My initial thoughts are to handle the various cases like “.”, “..”, and the normal directory names. We need to eliminate unnecessary “/” characters and appropriately navigate through the path.

Approach

The approach I took begins by using a regular expression to replace consecutive “/” characters with a single “/”. Then, I strip leading and trailing “/” characters and split the path into a list of directory names. I use a stack to keep track of the valid directory names, handling cases like “.”, “..”, and normal names appropriately. Finally, I join the stack elements to form the simplified path.

Complexity

  • Time complexity: O(n), where n is the length of the input path. The regular expression and string manipulation are linear operations.

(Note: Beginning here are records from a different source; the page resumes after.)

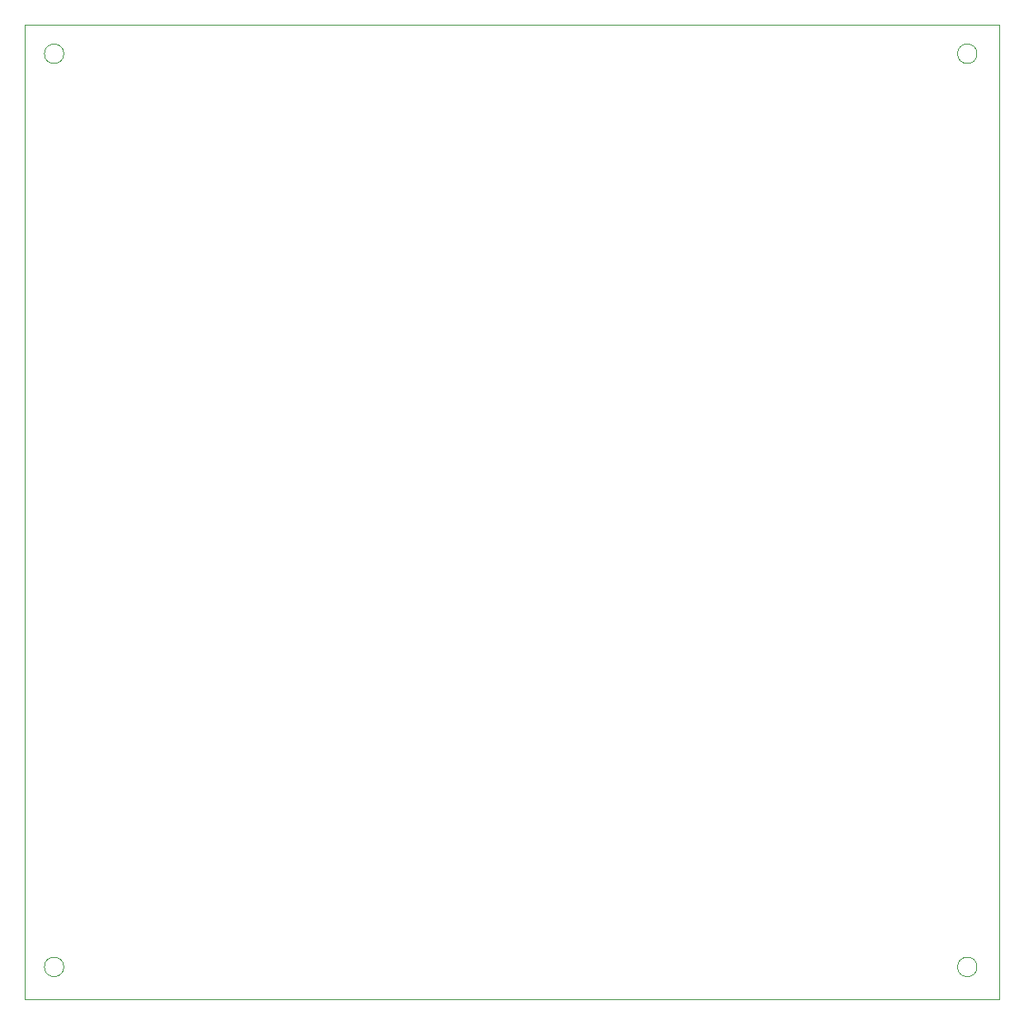
<source format=gbr>
%TF.GenerationSoftware,KiCad,Pcbnew,(5.0.0)*%
%TF.CreationDate,2020-03-24T12:10:01+01:00*%
%TF.ProjectId,Schaltplan_Modul2,536368616C74706C616E5F4D6F64756C,rev?*%
%TF.SameCoordinates,Original*%
%TF.FileFunction,Paste,Bot*%
%TF.FilePolarity,Positive*%
%FSLAX46Y46*%
G04 Gerber Fmt 4.6, Leading zero omitted, Abs format (unit mm)*
G04 Created by KiCad (PCBNEW (5.0.0)) date 03/24/20 12:10:01*
%MOMM*%
%LPD*%
G01*
G04 APERTURE LIST*
%ADD10C,0.100000*%
G04 APERTURE END LIST*
D10*
X98285000Y-141450000D02*
G75*
G03X98285000Y-141450000I-1000000J0D01*
G01*
X191980000Y-141450000D02*
G75*
G03X191980000Y-141450000I-1000000J0D01*
G01*
X191980000Y-47755000D02*
G75*
G03X191980000Y-47755000I-1000000J0D01*
G01*
X98285000Y-47755000D02*
G75*
G03X98285000Y-47755000I-1000000J0D01*
G01*
X94285000Y-144755000D02*
X194285000Y-144755000D01*
X194285000Y-44755000D02*
X194285000Y-144755000D01*
X94285000Y-144755000D02*
X94285000Y-44755000D01*
X94285000Y-44755000D02*
X194285000Y-44755000D01*
M02*

</source>
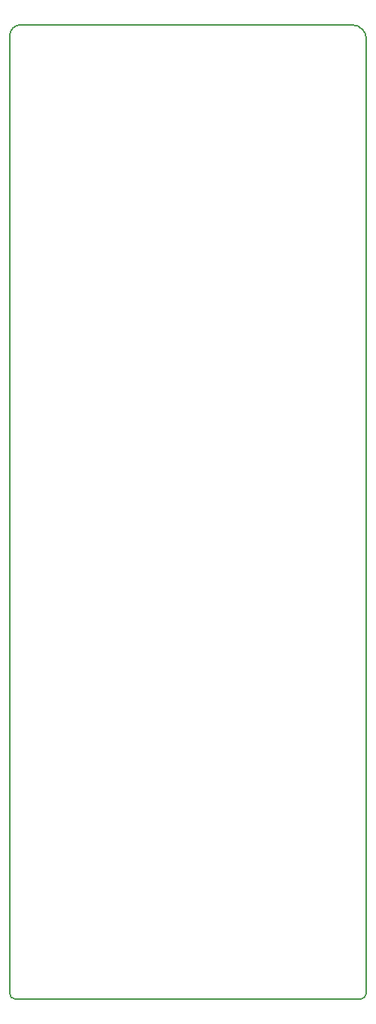
<source format=gko>
G04 DipTrace 3.3.0.0*
G04 uTidesII.GKO*
%MOIN*%
G04 #@! TF.FileFunction,Profile*
G04 #@! TF.Part,Single*
%ADD11C,0.005512*%
%FSLAX26Y26*%
G04*
G70*
G90*
G75*
G01*
G04 BoardOutline*
%LPD*%
X1906524Y4694024D2*
D11*
G02X1969024Y4631524I-878J-63378D01*
G01*
Y419024D1*
G02X1944024Y394024I-24843J-157D01*
G01*
X419024D1*
G02X394024Y419024I-651J24349D01*
G01*
Y4644024D1*
G02X444024Y4694024I49472J528D01*
G01*
X1906524D1*
M02*

</source>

  • Space complexity: O(n), as we use additional space for the stack and path_list.

Code

class Solution:
    def simplifyPath(self, path: str) -> str:
        import re
        path = re.sub(r'\/+', '/', path)
        path = path.strip('/')
        path_list = path.split('/')
        stack = []
        for s in path_list:
            if s == '.':
                continue
            if s == '..':
                if stack:
                    stack.pop()
            else:
                stack.append(s)
        return '/' + '/'.join(stack)

Editorial Solution

Approach: Using Stacks

class Solution:
    def simplifyPath(self, path: str) -> str:

        # Initialize a stack
        stack = []

        # Split the input string on "/" as the delimiter
        # and process each portion one by one
        for portion in path.split("/"):

            # If the current component is a "..", then
            # we pop an entry from the stack if it's non-empty
            if portion == "..":
                if stack:
                    stack.pop()
            elif portion == "." or not portion:
                # A no-op for a "." or an empty string
                continue
            else:
                # Finally, a legitimate directory name, so we add it
                # to our stack
                stack.append(portion)

        # Stich together all the directory names together
        final_str = "/" + "/".join(stack)
        return final_str